STD Awareness Month
Three common STDs—chlamydia, gonorrhea, and syphilis—are surging across the United States, according to the Centers for Disease Control and Prevention (CDC). Young people are especially hard-hit. In fact, because reported cases only account for a fraction of the national burden, CDC estimates 15-24-year olds account for half of all new sexually transmitted infections each year.
“The consequences of STDs are especially severe for young people,” said Gail Bolan, M.D., director of CDC’s Division of STD Prevention. “Because chlamydia and gonorrhea often have no symptoms, many infections go undiagnosed and this can lead to lifelong repercussions for a woman’s reproductive health, including pelvic inflammatory disease and infertility.”
Untreated STDs can also increase a person’s risk of getting HIV, or passing it to a partner if they’re living with HIV.
The good news? All STDs can be prevented and treated, and most can be cured. Here’s how to take three simple steps to protect your health:
Talk. Test. Treat.
- Talk openly with partner(s) and healthcare providers about sex and STDs.
- Get tested. Because many STDs have no symptoms, getting tested is the only way to know for sure if you have an infection.
- If you test positive for an STD, work with your doctor to get the correct treatment. Some STDs can be cured with the right medication. Those that aren’t curable can be treated.
Know the Facts:
- You can’t tell someone has an STD just by looking at them.
- STDs often have no symptoms. The only way to know for sure if you have an STD is to get tested.

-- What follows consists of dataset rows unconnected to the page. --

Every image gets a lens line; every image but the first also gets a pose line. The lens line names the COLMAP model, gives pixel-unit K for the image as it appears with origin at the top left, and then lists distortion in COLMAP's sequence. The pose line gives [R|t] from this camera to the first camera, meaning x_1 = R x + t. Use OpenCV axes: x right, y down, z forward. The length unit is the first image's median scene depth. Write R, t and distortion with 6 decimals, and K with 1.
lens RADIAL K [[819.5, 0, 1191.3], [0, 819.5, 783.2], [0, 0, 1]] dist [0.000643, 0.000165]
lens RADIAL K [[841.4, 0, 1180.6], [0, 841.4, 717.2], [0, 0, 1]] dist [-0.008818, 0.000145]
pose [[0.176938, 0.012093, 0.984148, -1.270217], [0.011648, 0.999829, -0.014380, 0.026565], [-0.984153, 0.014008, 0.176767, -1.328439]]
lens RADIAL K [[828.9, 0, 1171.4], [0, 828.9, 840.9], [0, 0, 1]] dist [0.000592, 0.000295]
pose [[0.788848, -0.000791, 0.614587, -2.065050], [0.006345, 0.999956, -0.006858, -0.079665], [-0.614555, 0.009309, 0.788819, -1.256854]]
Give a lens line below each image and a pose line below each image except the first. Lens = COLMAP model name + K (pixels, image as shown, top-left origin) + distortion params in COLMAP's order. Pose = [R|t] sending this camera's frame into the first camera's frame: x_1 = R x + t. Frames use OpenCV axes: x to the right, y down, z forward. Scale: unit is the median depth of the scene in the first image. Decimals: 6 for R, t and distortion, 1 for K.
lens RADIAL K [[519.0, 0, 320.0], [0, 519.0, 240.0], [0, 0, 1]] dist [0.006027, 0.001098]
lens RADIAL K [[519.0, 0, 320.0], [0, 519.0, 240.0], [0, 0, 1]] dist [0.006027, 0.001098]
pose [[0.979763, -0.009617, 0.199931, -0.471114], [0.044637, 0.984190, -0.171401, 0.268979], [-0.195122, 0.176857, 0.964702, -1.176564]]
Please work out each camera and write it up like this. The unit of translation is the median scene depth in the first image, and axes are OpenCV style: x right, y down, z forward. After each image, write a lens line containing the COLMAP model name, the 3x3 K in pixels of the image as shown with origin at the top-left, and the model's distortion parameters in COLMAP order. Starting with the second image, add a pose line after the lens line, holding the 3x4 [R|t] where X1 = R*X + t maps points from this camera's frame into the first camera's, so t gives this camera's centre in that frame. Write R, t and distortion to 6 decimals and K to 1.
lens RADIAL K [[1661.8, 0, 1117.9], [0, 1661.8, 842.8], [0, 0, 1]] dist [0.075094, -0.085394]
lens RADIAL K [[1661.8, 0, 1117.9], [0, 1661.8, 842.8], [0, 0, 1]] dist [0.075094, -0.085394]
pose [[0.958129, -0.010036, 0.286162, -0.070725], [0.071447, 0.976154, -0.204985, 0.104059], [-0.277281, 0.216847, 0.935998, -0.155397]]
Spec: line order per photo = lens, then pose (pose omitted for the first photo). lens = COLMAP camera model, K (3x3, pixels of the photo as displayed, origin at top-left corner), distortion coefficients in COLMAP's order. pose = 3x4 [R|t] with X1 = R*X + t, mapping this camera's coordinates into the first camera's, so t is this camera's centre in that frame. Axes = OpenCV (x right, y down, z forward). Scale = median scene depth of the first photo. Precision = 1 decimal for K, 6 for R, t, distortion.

- STD tests aren’t always a part of a regular doctor visit—you may have to ask for tests.
- Almost all STDs that can be spread via unprotected vaginal sex can also be spread through unprotected oral and anal sex.
- Birth control methods like the pill, patch, ring, and IUD are very effective at preventing pregnancy; condoms protect against pregnancy and STDs.
- STD testing is a basic part of staying healthy.